Die Grossbank UBS hat laut einem Zeitungsbericht im Steuerhinterziehungsfall in Frankreich einen Vergleich in Höhe von 1,1 Milliarden Euro abgelehnt.
19.03.2017 16:09
Der UBS wird seit Jahren von der französischen Justiz Beihilfe zum Steuerbetrug vorgeworfen.
Der UBS wird seit Jahren von der französischen Justiz Beihilfe zum Steuerbetrug vorgeworfen.
Bild: Bloomberg

Der Fall werde somit zu Beginn der neuen Woche wieder am Strafgericht weiter verhandelt, schreibt das Journal du Dimanche (Ausgabe vom 19.03.).
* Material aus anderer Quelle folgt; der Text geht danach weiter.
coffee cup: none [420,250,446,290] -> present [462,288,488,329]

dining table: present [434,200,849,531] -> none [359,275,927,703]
Die Verhandlungen der französischen Staatsanwaltschaft für Finanzfragen (Parquet National Financier) mit der UBS um eine finanzielle Abfindung hätten bislang nicht zu einem erfolgreichen Abschluss geführt, heisst es weiter. Auf Anfrage der SDA wollte die Bank den Zeitungsbericht nicht kommentieren.
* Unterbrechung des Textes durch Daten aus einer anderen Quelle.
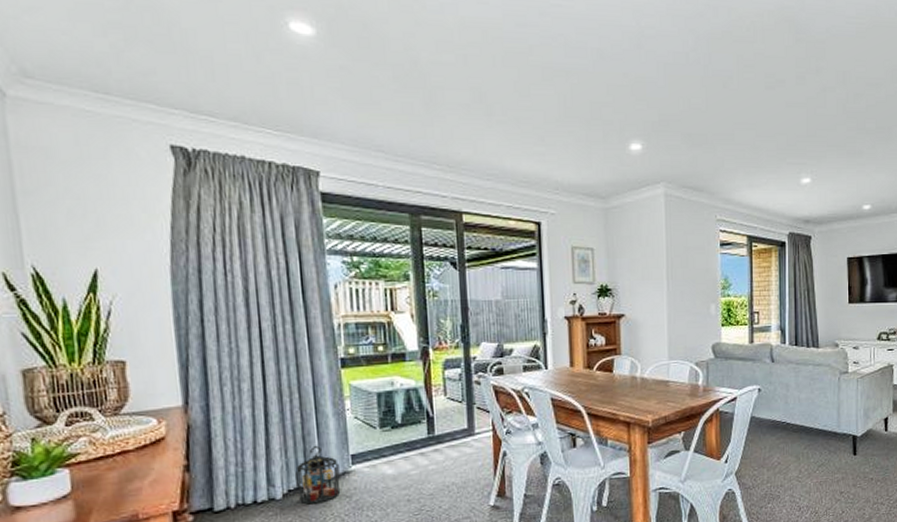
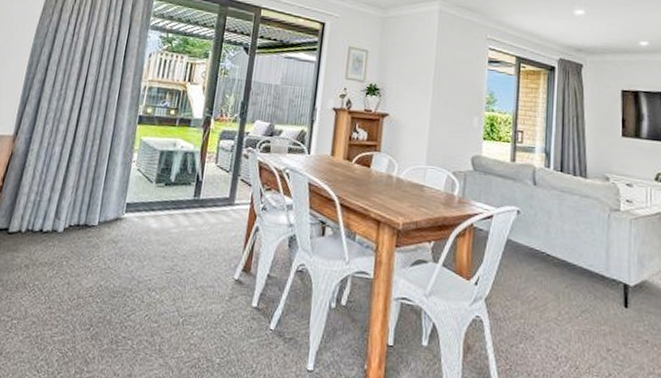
lantern: present [295,445,340,505] -> none [75,188,115,243]

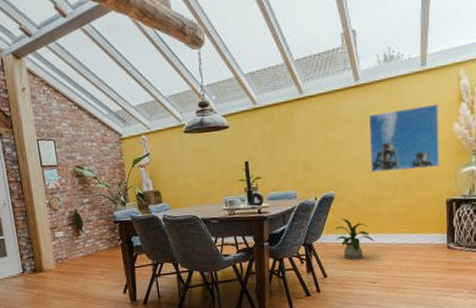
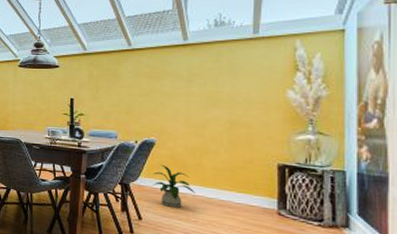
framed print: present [368,103,439,173] -> none [195,69,271,131]

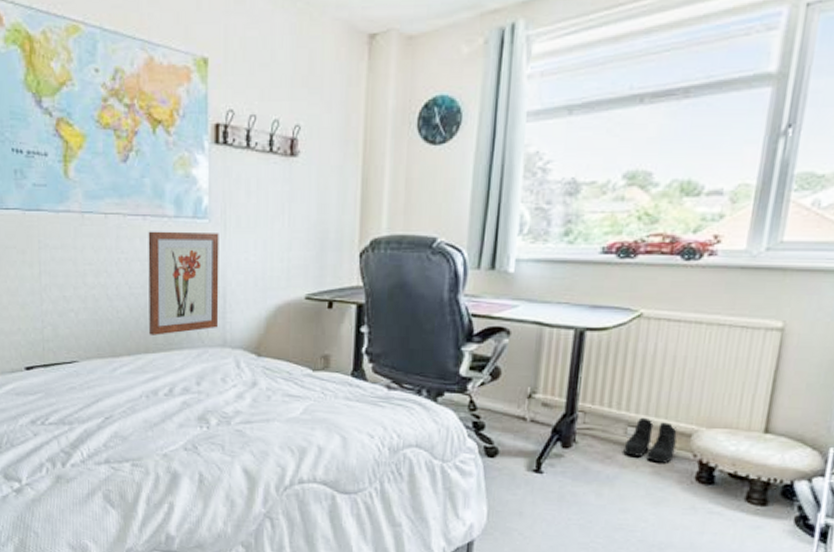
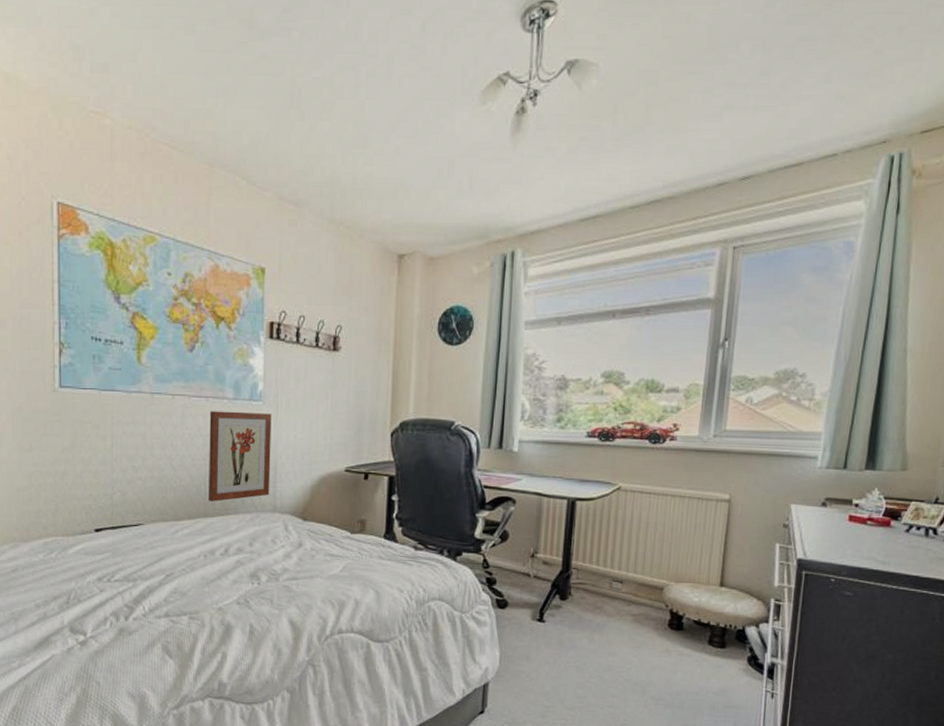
boots: present [623,417,677,463] -> none [610,573,652,613]

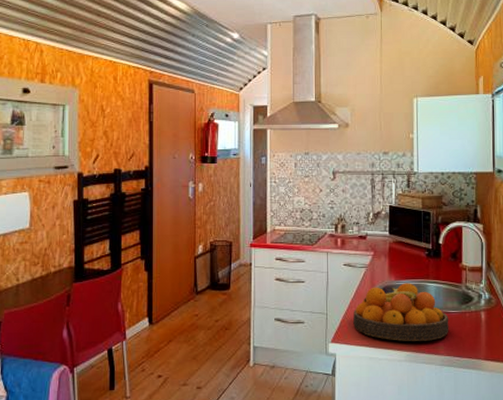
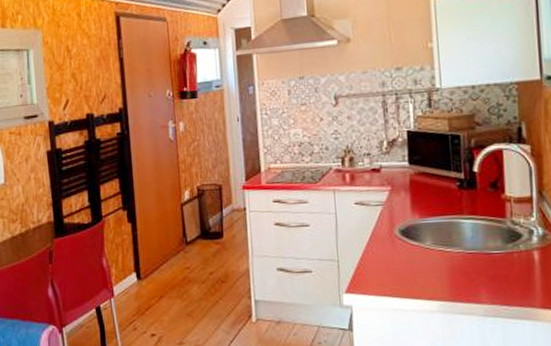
fruit bowl: present [353,283,449,341] -> none [370,220,493,289]

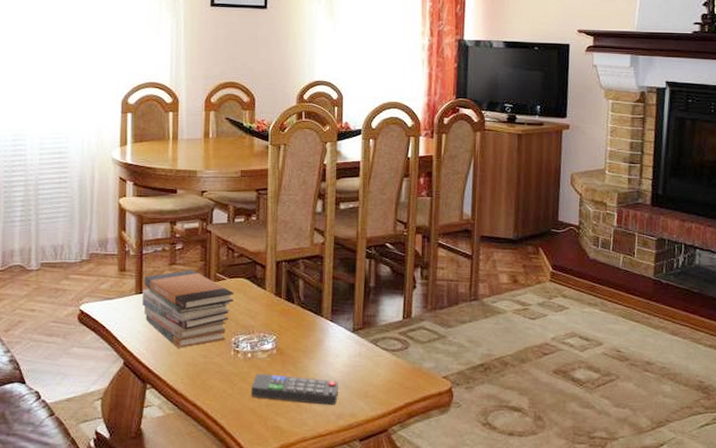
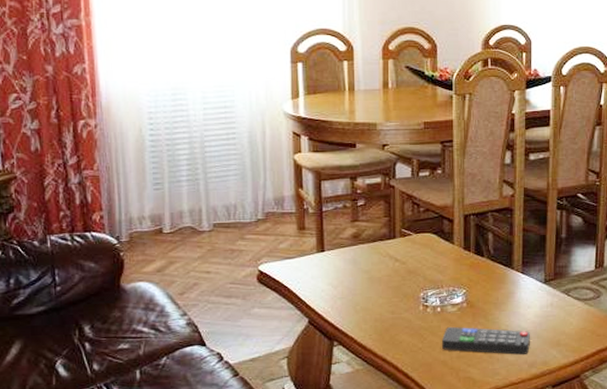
book stack: present [142,270,235,348] -> none [324,226,422,305]

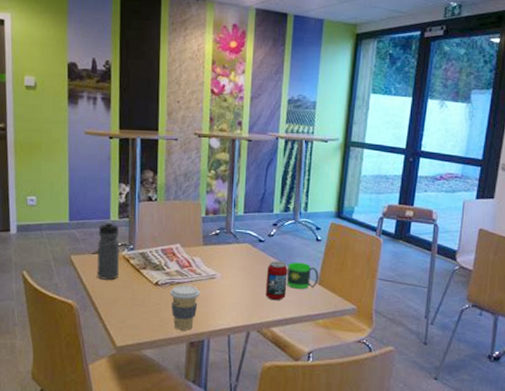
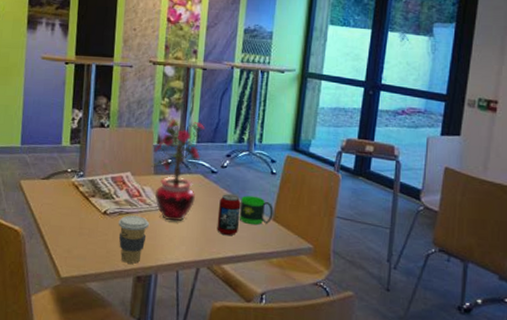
water bottle: present [96,221,120,280] -> none [45,147,70,207]
potted plant: none [200,190,252,289] -> present [151,118,205,221]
Der UBS wird seit Jahren von der französischen Justiz Beihilfe zum Steuerbetrug vorgeworfen. Im Jahr 2014 war die Bank verpflichtet worden, eine Kaution von 1,1 Mrd EUR zu zahlen. Die UBS weist die Vorwürfe zurück. Zuletzt hatte die Nachrichtenagentur Bloomberg berichtet, dass die UBS eine Vergleichszahlung von unter 300 Mio EUR anstrebt.